Whenever a line of the data below holds the string "firefox", copy that line.

◆ Source texts of formatted documents:
________________________
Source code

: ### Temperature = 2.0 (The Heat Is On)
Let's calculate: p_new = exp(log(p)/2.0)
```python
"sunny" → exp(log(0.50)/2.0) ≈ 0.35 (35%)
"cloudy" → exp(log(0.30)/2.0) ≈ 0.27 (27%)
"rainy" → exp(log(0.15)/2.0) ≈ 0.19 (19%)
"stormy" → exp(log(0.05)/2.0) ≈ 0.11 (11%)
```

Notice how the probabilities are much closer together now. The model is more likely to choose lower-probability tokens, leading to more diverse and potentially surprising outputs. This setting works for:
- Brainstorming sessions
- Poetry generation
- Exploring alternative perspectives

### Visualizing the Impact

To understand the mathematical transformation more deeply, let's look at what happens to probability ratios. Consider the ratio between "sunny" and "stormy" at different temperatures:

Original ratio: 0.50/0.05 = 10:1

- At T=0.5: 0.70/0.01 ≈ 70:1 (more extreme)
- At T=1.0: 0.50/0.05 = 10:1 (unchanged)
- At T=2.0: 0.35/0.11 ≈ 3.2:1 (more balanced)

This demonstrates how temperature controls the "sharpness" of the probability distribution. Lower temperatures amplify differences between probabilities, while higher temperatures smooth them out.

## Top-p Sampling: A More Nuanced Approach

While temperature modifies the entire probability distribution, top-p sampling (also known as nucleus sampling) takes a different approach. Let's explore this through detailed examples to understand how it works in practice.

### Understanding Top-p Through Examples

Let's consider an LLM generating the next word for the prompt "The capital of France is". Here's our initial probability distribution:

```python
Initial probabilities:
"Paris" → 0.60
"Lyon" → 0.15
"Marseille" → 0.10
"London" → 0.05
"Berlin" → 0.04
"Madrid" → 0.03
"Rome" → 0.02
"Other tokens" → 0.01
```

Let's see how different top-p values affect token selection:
________________________
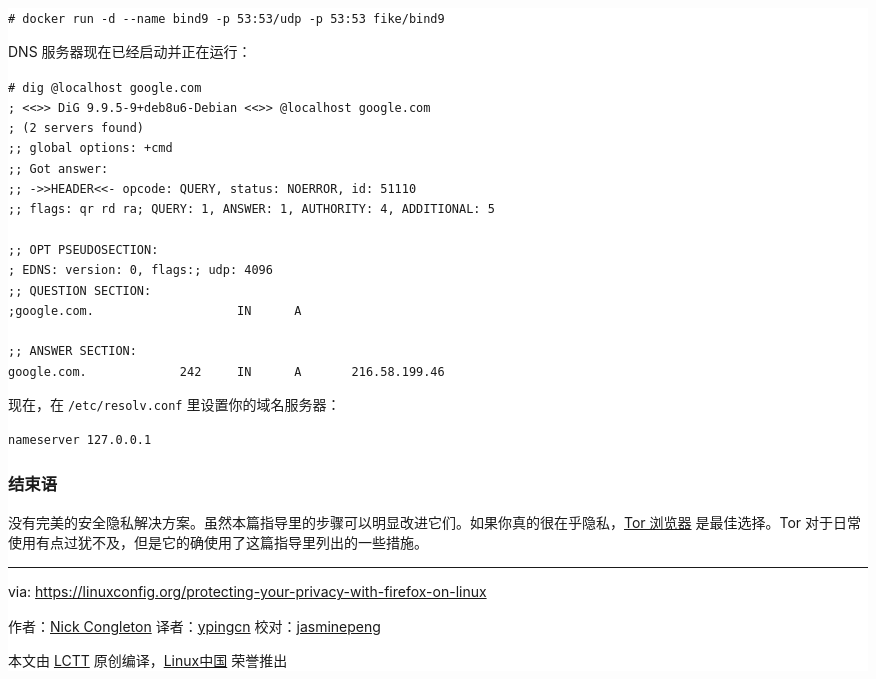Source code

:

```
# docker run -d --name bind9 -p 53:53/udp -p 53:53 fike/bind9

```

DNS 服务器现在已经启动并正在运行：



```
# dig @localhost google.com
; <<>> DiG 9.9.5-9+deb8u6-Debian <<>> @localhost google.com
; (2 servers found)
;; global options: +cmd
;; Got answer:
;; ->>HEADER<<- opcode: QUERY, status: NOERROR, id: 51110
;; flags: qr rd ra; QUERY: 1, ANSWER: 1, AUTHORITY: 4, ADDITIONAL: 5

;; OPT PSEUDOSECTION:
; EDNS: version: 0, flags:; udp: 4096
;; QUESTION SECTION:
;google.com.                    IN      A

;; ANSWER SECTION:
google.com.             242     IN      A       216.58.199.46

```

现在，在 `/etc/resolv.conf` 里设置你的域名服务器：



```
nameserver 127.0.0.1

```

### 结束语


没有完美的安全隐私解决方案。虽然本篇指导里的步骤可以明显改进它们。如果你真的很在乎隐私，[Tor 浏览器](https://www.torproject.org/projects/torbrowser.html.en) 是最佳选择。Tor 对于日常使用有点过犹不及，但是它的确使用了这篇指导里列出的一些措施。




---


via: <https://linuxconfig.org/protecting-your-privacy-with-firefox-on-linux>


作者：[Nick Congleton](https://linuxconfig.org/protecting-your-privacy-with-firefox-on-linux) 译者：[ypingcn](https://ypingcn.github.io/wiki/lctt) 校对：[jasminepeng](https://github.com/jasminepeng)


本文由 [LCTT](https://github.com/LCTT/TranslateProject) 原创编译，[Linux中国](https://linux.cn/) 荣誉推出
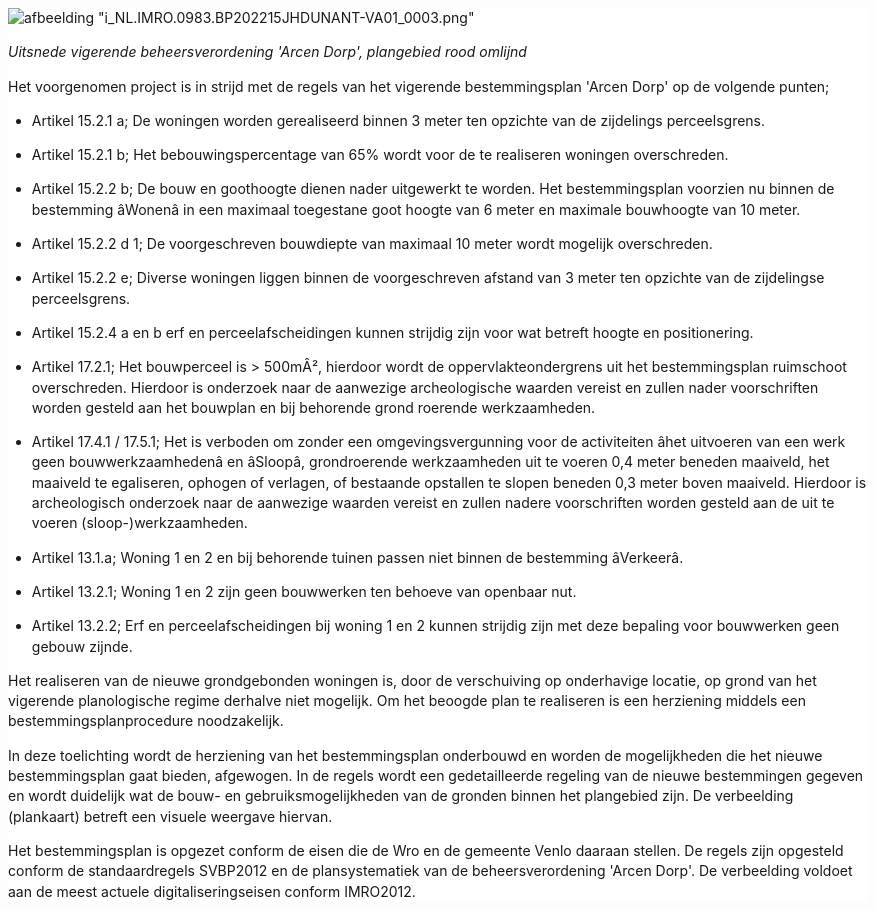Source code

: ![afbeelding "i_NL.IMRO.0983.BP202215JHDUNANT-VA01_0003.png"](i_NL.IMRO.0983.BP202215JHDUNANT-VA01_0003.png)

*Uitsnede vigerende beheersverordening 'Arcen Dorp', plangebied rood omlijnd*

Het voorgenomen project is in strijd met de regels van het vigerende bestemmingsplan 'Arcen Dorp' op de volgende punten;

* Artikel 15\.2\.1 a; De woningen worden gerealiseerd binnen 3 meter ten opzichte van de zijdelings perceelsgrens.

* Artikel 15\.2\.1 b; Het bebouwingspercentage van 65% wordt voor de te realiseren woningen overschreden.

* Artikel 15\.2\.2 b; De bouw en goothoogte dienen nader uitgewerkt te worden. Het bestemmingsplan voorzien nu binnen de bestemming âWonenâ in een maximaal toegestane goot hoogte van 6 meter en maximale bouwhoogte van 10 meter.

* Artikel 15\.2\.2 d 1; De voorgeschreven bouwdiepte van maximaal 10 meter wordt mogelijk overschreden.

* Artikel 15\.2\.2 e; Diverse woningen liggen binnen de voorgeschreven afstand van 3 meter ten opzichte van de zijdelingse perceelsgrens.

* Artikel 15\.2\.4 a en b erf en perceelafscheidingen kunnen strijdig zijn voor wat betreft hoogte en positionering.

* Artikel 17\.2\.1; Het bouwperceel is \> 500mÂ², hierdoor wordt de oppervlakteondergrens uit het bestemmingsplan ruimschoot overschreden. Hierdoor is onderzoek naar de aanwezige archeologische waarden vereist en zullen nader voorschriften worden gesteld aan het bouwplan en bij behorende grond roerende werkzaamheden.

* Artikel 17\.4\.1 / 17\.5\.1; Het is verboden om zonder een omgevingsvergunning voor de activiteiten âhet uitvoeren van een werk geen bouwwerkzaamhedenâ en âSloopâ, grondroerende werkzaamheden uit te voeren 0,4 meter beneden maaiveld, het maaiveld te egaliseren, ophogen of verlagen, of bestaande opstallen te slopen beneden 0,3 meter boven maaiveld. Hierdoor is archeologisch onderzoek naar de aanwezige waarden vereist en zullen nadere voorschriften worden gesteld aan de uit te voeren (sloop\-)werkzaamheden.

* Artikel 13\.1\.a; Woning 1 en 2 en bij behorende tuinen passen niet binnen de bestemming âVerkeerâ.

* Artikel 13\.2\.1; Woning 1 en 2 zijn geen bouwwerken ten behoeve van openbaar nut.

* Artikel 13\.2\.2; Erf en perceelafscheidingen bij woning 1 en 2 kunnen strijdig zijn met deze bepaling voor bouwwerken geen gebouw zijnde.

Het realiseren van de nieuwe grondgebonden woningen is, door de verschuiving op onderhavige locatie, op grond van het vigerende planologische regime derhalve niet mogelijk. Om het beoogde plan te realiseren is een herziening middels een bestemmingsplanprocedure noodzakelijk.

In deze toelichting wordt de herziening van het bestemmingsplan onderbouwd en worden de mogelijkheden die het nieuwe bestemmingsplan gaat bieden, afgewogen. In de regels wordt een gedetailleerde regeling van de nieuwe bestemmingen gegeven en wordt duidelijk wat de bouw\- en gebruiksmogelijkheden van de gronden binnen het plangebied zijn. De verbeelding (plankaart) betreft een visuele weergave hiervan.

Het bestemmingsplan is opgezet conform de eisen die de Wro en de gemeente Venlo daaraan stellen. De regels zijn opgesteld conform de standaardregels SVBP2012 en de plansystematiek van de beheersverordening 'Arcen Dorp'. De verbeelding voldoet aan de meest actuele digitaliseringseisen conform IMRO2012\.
________________________
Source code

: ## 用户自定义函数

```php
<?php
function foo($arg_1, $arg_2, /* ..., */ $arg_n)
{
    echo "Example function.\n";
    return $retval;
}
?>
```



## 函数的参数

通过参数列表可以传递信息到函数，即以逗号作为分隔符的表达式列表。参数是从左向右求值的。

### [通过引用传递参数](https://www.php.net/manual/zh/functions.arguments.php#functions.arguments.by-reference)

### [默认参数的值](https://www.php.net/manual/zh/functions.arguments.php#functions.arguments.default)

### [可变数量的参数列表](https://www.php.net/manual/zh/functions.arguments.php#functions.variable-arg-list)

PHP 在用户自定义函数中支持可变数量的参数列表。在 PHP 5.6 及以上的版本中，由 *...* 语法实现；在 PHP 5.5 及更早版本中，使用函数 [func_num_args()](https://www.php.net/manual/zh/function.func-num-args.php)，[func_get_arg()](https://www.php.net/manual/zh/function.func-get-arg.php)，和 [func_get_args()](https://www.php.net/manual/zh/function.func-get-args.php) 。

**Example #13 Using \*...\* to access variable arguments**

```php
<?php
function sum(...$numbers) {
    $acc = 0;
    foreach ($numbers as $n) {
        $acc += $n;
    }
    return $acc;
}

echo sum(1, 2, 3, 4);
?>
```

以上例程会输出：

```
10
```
________________________
◆ EXERCISE SOLUTION:
via: <https://linuxconfig.org/protecting-your-privacy-with-firefox-on-linux>
作者：[Nick Congleton](https://linuxconfig.org/protecting-your-privacy-with-firefox-on-linux) 译者：[ypingcn](https://ypingcn.github.io/wiki/lctt) 校对：[jasminepeng](https://github.com/jasminepeng)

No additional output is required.